▸ **PAGE TEXT**:
• • • • • • •
When Google announced on Wednesday that it will no longer support independent user-level identifiers, the industry, well, freaked out.
Google’s decision to stop supporting third-party user IDs both within and outside of its ecosystem will not stop the industry from continuing to use such identifiers on the open web. However, Google’s sheer scale and dominance of both the web and the programmatic ecosystem will make it difficult for such initiatives to scale.
There’s still a lot of confusion about what this news, and the broader push by tech giants to adopt more privacy-compliant practices, means for media planning and buying, and the ad tech world at large. While some are optimistic that targeting will live on, others see the writing on the wall. For most, questions remain.
Here are the questions that Google needs to answer:— Paul Bannister (@pbannist) March 3, 2021
* Will their O&O ad systems have access to data from: Chrome log-in, Chrome sync/history, Login with Google, Login with Google history, Android history, Google Home? (I think the answer is "no" but they need to answer)
• • • • • • •
▸ **DATA TO EXAMINE**:

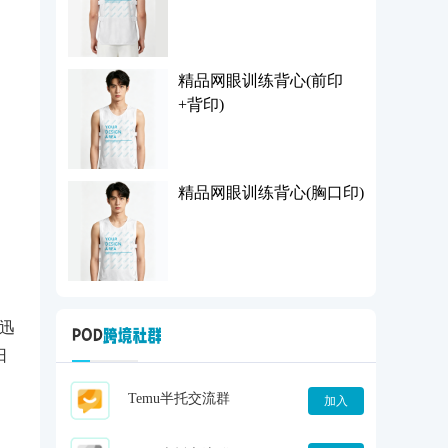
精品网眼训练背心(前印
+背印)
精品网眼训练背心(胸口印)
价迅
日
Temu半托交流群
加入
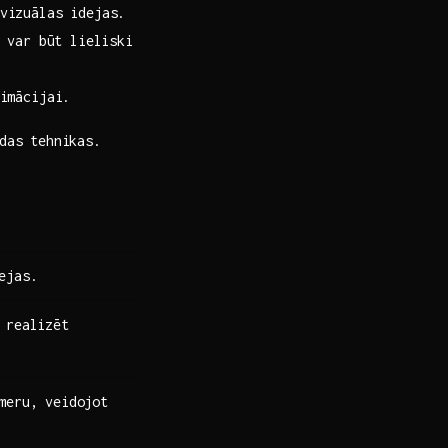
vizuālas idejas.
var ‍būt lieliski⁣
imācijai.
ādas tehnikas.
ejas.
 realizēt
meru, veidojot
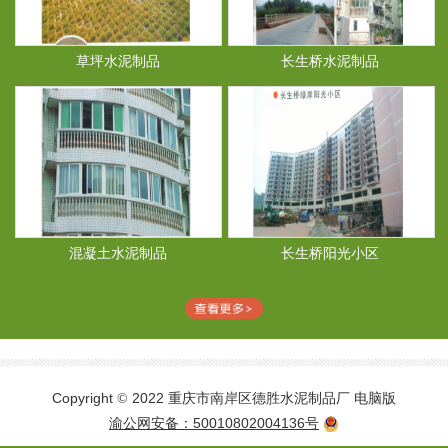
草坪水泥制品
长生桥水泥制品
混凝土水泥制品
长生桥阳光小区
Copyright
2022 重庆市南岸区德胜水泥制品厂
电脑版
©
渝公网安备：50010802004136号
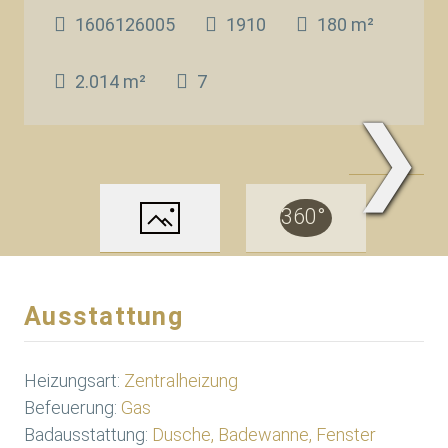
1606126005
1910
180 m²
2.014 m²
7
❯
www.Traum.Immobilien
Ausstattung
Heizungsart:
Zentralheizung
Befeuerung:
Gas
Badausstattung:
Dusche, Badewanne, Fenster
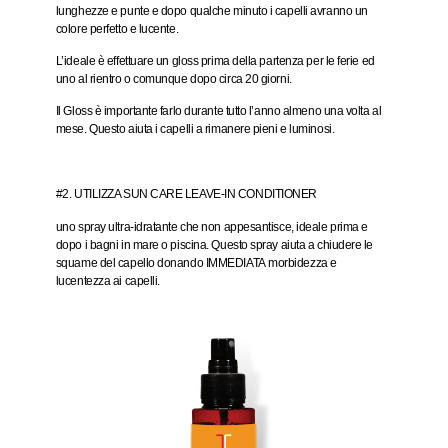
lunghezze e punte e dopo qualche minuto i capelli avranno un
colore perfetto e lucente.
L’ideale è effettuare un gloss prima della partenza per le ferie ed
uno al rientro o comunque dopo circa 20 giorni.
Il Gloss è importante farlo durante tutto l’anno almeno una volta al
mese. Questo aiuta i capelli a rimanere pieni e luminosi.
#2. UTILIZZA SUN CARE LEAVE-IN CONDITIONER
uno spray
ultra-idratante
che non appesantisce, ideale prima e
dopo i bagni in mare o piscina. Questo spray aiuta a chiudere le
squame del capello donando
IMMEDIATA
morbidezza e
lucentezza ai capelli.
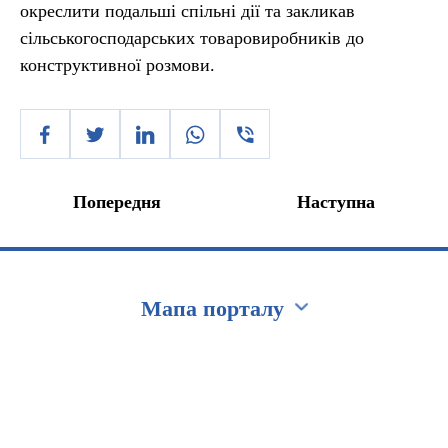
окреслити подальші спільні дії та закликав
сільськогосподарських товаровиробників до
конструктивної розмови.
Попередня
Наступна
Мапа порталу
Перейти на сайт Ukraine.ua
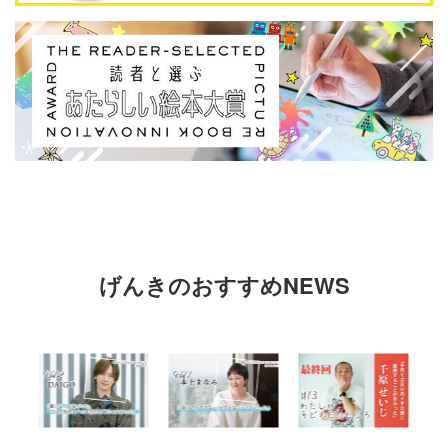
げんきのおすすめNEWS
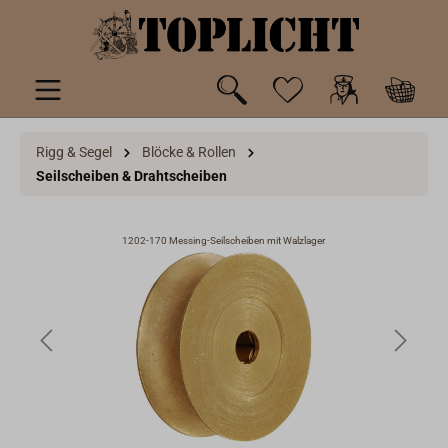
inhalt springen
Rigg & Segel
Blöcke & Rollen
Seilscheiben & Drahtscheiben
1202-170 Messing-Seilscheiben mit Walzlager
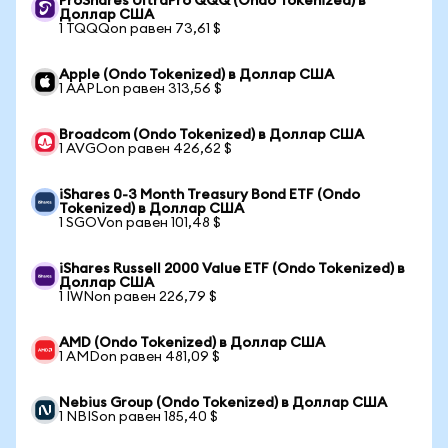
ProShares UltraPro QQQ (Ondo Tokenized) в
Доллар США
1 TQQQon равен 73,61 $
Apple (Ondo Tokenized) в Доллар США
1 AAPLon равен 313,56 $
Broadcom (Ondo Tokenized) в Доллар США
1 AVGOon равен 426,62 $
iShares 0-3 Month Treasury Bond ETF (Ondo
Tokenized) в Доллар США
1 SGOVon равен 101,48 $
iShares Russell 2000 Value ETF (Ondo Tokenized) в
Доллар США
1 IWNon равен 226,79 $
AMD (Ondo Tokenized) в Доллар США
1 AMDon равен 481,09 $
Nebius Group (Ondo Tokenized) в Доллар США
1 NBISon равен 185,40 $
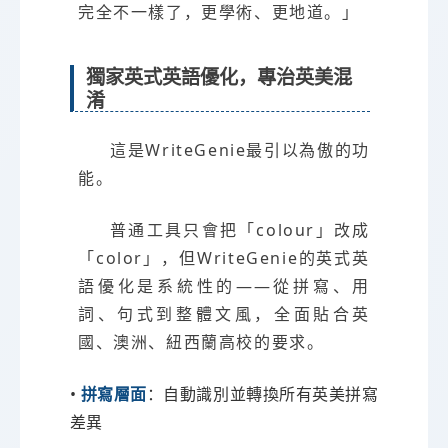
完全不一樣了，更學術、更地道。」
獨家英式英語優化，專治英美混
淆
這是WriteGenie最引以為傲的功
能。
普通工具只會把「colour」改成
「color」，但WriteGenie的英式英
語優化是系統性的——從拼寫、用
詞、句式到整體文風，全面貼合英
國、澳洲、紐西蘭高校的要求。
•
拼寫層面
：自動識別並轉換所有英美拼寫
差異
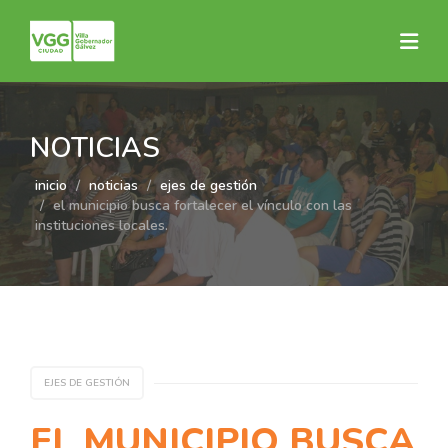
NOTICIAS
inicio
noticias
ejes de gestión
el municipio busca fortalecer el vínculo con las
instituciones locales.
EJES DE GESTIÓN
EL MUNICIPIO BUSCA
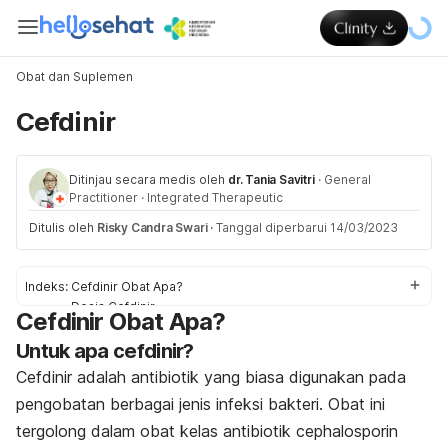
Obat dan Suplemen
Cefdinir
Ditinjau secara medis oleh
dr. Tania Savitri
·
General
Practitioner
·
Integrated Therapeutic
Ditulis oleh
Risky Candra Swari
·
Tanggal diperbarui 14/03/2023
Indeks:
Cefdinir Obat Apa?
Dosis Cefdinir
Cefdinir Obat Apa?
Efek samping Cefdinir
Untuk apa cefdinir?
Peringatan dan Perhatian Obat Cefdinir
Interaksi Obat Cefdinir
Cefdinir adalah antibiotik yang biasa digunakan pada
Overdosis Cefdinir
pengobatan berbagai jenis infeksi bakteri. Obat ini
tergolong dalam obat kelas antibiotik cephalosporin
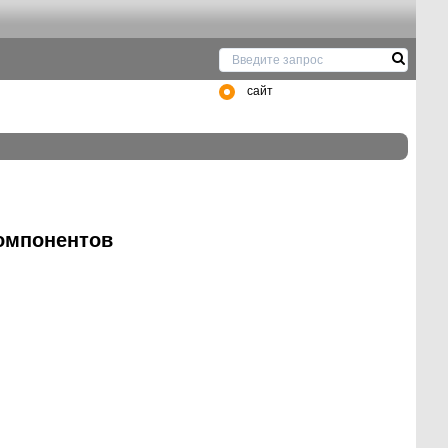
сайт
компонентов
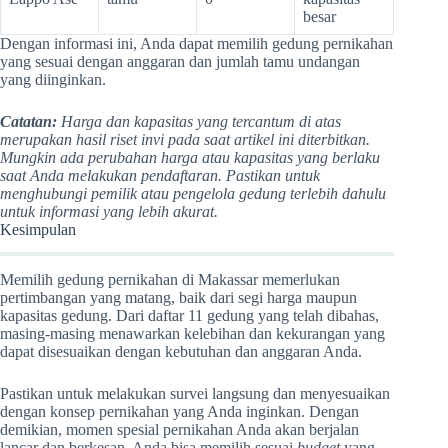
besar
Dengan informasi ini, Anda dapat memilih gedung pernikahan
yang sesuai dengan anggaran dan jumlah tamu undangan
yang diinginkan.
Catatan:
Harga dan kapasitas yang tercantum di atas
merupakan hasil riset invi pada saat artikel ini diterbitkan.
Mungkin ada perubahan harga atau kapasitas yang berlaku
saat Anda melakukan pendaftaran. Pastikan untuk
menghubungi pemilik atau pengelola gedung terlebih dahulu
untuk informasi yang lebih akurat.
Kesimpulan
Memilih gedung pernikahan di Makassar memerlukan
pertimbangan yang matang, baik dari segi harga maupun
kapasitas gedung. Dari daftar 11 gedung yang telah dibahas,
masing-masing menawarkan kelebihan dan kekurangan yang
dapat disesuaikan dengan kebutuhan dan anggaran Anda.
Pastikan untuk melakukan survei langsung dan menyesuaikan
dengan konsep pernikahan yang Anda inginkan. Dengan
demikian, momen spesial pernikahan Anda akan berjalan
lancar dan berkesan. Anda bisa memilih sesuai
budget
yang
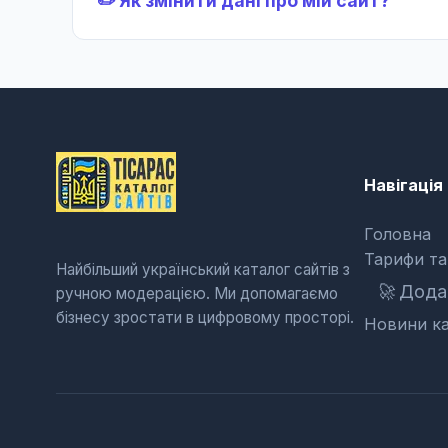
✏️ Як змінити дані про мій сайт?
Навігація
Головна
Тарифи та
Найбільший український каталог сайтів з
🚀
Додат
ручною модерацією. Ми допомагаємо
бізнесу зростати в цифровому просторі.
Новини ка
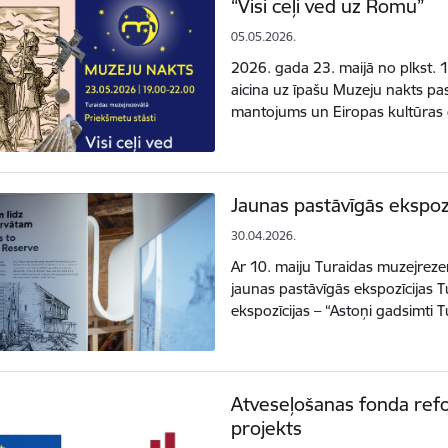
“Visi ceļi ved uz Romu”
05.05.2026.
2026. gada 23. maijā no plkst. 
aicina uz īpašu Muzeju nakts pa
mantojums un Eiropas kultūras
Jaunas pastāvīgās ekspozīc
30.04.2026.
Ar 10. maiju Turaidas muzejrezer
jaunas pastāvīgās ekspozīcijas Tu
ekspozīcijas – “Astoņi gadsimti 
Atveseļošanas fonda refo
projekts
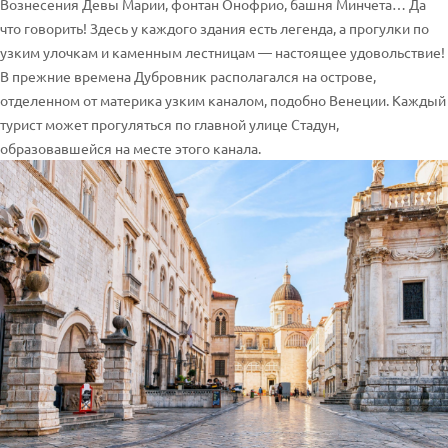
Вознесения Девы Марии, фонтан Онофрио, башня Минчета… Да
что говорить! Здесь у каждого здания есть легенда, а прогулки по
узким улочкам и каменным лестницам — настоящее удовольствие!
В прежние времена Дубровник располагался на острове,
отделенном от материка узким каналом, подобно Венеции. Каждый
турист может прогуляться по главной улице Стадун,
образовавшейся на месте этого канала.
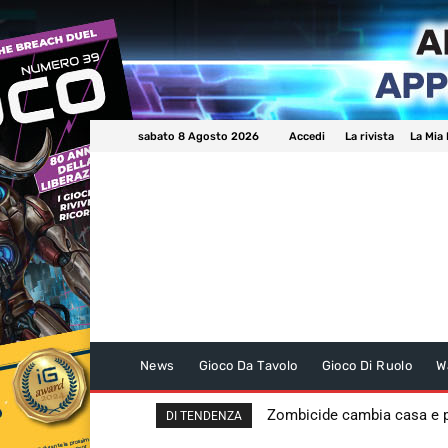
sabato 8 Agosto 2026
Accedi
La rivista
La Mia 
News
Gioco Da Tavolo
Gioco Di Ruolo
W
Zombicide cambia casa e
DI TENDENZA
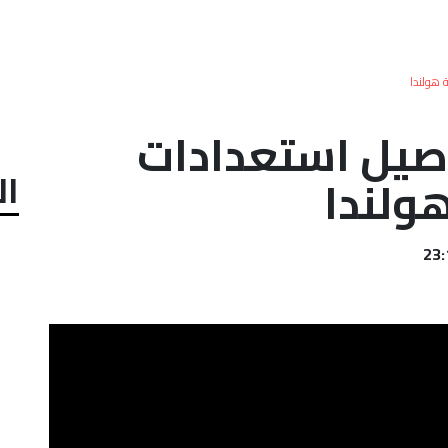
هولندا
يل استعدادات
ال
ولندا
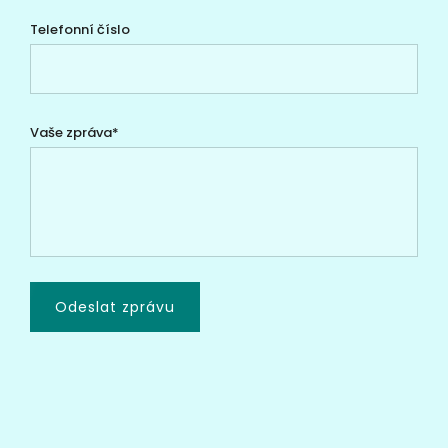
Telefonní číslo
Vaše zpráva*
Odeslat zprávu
• • • • • • •
▸ **TASKS TO COMPLETE**:
1. Please copy out, line for line, the stretch of the listing from the line containing "ProShares UltraPro QQQ (Ondo Tokenized) в" through the line containing "1 SGOVon равен 101,48 $", including both of those lines.
2. Write the next part of the article on Google ending support for third-party user IDs, starting after its final sentence.

▸ **OUTPUTS BY TASK**:
1.
ProShares UltraPro QQQ (Ondo Tokenized) в
Доллар США
1 TQQQon равен 73,61 $
Apple (Ondo Tokenized) в Доллар США
1 AAPLon равен 313,56 $
Broadcom (Ondo Tokenized) в Доллар США
1 AVGOon равен 426,62 $
iShares 0-3 Month Treasury Bond ETF (Ondo
Tokenized) в Доллар США
1 SGOVon равен 101,48 $

2.
* Will Google have special access to information around FLoCs, TURTLEDOVE, FLEDGE, etc.? (I am sure the answer is "no" but there is a ton of misinformation around about this) 3/— Paul Bannister (@pbannist) March 3, 2021
* https://t.co/CnyD5DJvmd gets data from two main places - what the search actually is (which is G data), and what the user clicks on (which really should be publisher data). Will G stop using click data for their own targeting? (I'm sure the answer is "no") 5/5— Paul Bannister (@pbannist) March 3, 2021
So Campaign US asked ad tech experts the question: What does Google’s announcement mean for the future of targeted advertising? Are cookie workarounds and initiatives like Unified ID 2.0 dead?
Below are their responses.
Myles Younger, senior director of the data practice at MightyHive/S4 Capital
“It seems that general-purpose workarounds to the third-party cookie are now indeed dead.
“Two of the world’s biggest platforms have set clear policies that ‘alternate identifiers’ are not allowed, and that user privacy will be protected at all costs. While using such identifiers outside of Apple’s and Google’s ecosystems still seem to be technically possible, it will now be vastly more challenging in terms of industry adoption and audience reach.
“An ‘alternate identifier’ could potentially be interpreted many ways, including browser and device fingerprinting used in a lot of targeting, identity resolution and measurement technologies. So look out for Google to flex its muscle and put large swaths of the ad tech ecosystem on notice over the coming months.”
John Lee, corporate chief strategy officer, Merkle
“The future of targeted advertising has bifurcated. Google’s ability to aggregate users for targeting will only take place within Google’s ecosystem, and can’t connect to other data using identity graphs. The other path, pursued by the rest of the industry, will maintain non-cookie identifiers to allow individual targeting and measurement. Will a divide be formed where only first-party data rich brands can take advantage, and data-poor entities revert to more primitive contextual approaches?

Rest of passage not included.